National Football League (NFL) players are reportedly traveling abroad to search for novel stem cell treatments that can help accelerate their recovery from injuries, according to a paper recently published by Rice University’s Baker Institute for Public Policy. Even though the article notes that the practice is not common, and most NFL players continue to be treated in the United States with approved treatments, the situation is indeed a reality.
The release was part of the 2014 World Stem Cell Report, a supplement published by the Stem Cells journal, and was officially presented at the 2014 World Stem Cell Summit that took place between December 3 – 5 in San Antonio.
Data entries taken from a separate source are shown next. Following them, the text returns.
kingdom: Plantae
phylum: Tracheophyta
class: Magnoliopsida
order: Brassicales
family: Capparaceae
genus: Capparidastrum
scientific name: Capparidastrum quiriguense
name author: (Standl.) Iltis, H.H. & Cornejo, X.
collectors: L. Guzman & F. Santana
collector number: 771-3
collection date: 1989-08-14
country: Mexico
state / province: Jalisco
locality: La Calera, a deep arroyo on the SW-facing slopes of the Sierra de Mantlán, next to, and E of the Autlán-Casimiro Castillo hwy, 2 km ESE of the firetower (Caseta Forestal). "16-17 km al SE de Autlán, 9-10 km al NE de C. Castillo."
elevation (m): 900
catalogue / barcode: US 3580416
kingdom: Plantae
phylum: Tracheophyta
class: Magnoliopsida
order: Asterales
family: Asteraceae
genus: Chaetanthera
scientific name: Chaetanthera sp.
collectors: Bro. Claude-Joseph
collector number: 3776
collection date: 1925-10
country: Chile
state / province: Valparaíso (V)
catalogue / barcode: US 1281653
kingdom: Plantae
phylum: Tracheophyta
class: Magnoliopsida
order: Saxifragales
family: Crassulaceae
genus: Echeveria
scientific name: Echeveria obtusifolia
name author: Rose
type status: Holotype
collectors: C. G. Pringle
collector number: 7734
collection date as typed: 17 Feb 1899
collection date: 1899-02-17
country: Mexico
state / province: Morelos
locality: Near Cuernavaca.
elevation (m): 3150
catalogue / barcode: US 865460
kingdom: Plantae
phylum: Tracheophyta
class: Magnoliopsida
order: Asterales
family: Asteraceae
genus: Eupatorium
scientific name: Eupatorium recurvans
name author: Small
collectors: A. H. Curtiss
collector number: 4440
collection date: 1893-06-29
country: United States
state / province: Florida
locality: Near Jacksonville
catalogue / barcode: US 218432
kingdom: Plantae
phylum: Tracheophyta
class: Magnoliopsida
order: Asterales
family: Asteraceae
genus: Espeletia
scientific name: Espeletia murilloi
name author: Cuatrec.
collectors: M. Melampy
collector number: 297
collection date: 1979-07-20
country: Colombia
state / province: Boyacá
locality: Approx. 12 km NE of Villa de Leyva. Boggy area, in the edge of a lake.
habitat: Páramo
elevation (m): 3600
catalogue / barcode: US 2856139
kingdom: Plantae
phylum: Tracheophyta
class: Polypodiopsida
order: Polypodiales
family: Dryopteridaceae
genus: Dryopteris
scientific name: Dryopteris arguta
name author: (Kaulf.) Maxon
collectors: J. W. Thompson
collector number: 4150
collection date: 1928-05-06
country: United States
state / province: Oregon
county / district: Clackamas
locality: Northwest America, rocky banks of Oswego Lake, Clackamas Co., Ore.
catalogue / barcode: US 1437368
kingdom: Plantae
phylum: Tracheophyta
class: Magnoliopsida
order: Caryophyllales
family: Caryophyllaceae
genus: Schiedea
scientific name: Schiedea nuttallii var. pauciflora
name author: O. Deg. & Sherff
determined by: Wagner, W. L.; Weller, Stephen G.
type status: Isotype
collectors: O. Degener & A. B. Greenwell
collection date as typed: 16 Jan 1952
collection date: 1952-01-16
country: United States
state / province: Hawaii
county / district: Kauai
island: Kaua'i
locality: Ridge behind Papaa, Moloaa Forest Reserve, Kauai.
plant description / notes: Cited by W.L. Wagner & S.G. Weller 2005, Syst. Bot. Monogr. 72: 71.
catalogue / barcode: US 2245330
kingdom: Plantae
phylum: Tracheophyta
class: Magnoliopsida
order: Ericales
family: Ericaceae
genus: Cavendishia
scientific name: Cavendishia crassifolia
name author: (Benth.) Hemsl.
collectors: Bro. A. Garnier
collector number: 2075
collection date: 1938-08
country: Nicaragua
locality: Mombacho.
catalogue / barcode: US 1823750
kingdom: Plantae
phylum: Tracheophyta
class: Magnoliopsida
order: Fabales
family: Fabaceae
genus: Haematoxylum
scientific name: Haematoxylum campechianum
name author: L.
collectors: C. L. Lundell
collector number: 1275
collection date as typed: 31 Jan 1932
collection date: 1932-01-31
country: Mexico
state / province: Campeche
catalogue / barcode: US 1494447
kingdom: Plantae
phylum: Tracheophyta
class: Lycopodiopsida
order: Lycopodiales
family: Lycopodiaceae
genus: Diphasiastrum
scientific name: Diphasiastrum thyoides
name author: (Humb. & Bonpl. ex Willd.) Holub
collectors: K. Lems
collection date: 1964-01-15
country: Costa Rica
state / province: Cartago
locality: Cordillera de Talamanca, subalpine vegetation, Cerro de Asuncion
The researchers found that several NFL players have traveled abroad to seek unapproved stem cell therapies that are unavailable in the US, highlighting that the players may not be aware of the risks they are taking.
“With the rise of new and unproven stem cell treatments, the NFL faces a daunting task of trying to better understand and regulate the use of these therapies in order to protect the health of its players,” stated a co-author of the paper, Kirstin Matthews, who is a Baker Institute fellow in science and technology policy and an expert on ethical and policy issues related to biomedical research and development. Maude Rowland Cuchiara, who is a Baker Institute scholar for science and technology policy, co-authored the paper as well.
These “stem cell tourists,” as the authors call them, are people who travel every year to visit one of more than 700 stem cell clinics all over the world. Patients look for treatment for different conditions, most often for diseases that have no cure or for which there are limited treatments options, such as autism, multiple sclerosis, or paralysis.
Stem cell therapy for orthopedic therapeutics is gaining attention in the United States, particularly among elite athletes in the NFL. The report also demonstrated that players are even willing to publicly share stories of their remarkable recoveries, encouraging more players to explore the “stem cell tourism” option. Since 2009, 12 players have openly said that they had been treated with unapproved stem cell therapies abroad.
“The online data on NFL players and the clinics where they obtained treatment suggest that players may be unaware of the risks they are taking,” reported Matthews. “Furthermore, players who are official spokespersons for these clinics could influence others to view the therapies as safe and effective despite the lack of scientific research to support these claims.”
In addition, the authors demonstrated that in the United States, the stem cell treatments that the U.S. Food and Drug Administration have thus far passed on are rarely so dangerous that they can cause severe side effects; typically, the reason why the FDA has passed on these treatments is that they have been found to have little to no appreciable therapeutic benefits.
The authors recommended that the NFL focus more on athletes’ treatments to better support them in order to avoid stem cell treatment abroad and ensure their safety. “This could be organized similarly to the NFL investigations on the effects of concussions and traumatic brain injuries,” Matthews said. In addition, the researchers suggested that the league should invest more in research on stem cell therapies and evaluating the safety and success of previous studies.
Another proposal in the report was the creation of an independent committee of medical professionals to advise the NFL on unproven stem cell treatments and to ascertain other new and controversial medical interventions.